Ce n’est pas révolutionnaire, c’est simplement redonner du sens à ce qui relie le salarié à son job, à son équipe, à l’entreprise. Ce n’est pas révolutionnaire mais c’est important, c’est essentiel. Il est nécessaire d’accompagner les managers afin qu’ils transforment la perception qu’ils ont de leur rôle et qu’ils fassent évoluer leurs pratiques en ce sens.
S’appuyer sur des catalyseurs du changement
Les catalyseurs du changement peuvent se trouver à n’importe quel endroit dans l’entreprise. Il est important de les identifier, de leur donner la possibilité de s’exprimer, ainsi que les moyens d’entraîner le mouvement. Cela ne suffit pas toujours. La mise en place d’acteurs dédiés à l’accompagnement de la transformation, à l’écoute, des acteurs légitimes et missionnés, au plus près du terrain et de l’activité, est utile et nécessaire. Le travail de ces acteurs devra se centrer sur l’accompagnement, l’appui, parfois l’interpellation, toujours de manière transparente.
Simplifier les règles, les procédures, et le fonctionnement
Les grandes entreprises françaises croulent sous les procédures. Simplifier les règles qui se sont accumulées et superposées au fil des ans est peut-être le chantier le plus lourd en matière de transformation. Car il ne s’agit pas de tout rejeter du jour au lendemain. Il faut trier, analyser, factoriser avant de supprimer. Le poids du « prescrit » (des règles accumulées) est un enjeu concret qui montre où en est l’entreprise en matière d’évolution de ses modes de fonctionnement, et le chemin qui reste à parcourir pour développer la confiance, la transparence, le professionnalisme. Le poids et la quantité des règles est un sujet « lourd » qu’il faut réinterroger sans tabou en partant d’observations et d’analyses concrètes. Au sein des équipes de terrain, la confiance, la vraie confiance, va passer par là. Par cette simplification indispensable.
Pour finir : entretenir encore et toujours les leviers de la transformation
Les quelques leviers de la transformation présentés ci-dessus, issus de l’expérience, ne sont pas exhaustifs. Mais, mis en œuvre simultanément, ils font déjà à eux-seuls leurs preuves.

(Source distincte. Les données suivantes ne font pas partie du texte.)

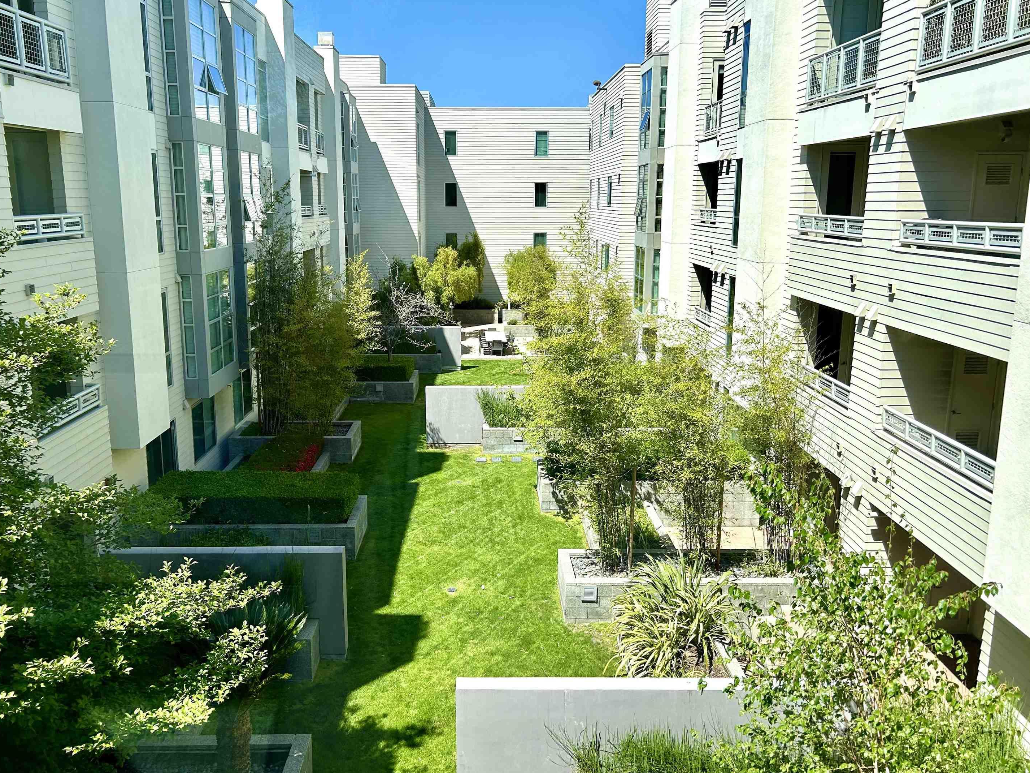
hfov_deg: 63.4
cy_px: 358
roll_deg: +0.0
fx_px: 833
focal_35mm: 28
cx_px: 486
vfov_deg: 49.7
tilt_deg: -11.7
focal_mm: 5.7
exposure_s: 1/2841
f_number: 1.5
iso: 50
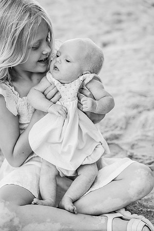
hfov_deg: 20.0
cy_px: 116
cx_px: 77
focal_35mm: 68
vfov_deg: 29.7
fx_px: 436
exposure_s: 1/320
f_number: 2.8
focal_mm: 68
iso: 400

Evidemment transformer une entreprise managérialement et culturellement ne se fait pas en un claquement de doigts. C’est une affaire de long terme, de plusieurs années. Mais pour qui veut obtenir des résultats demain, il faut commencer dès aujourd’hui. Et veiller à régénérer, encore et encore, sans cesse, les leviers de la transformation. Il en va de la performance durable et de la pérennité de l’entreprise.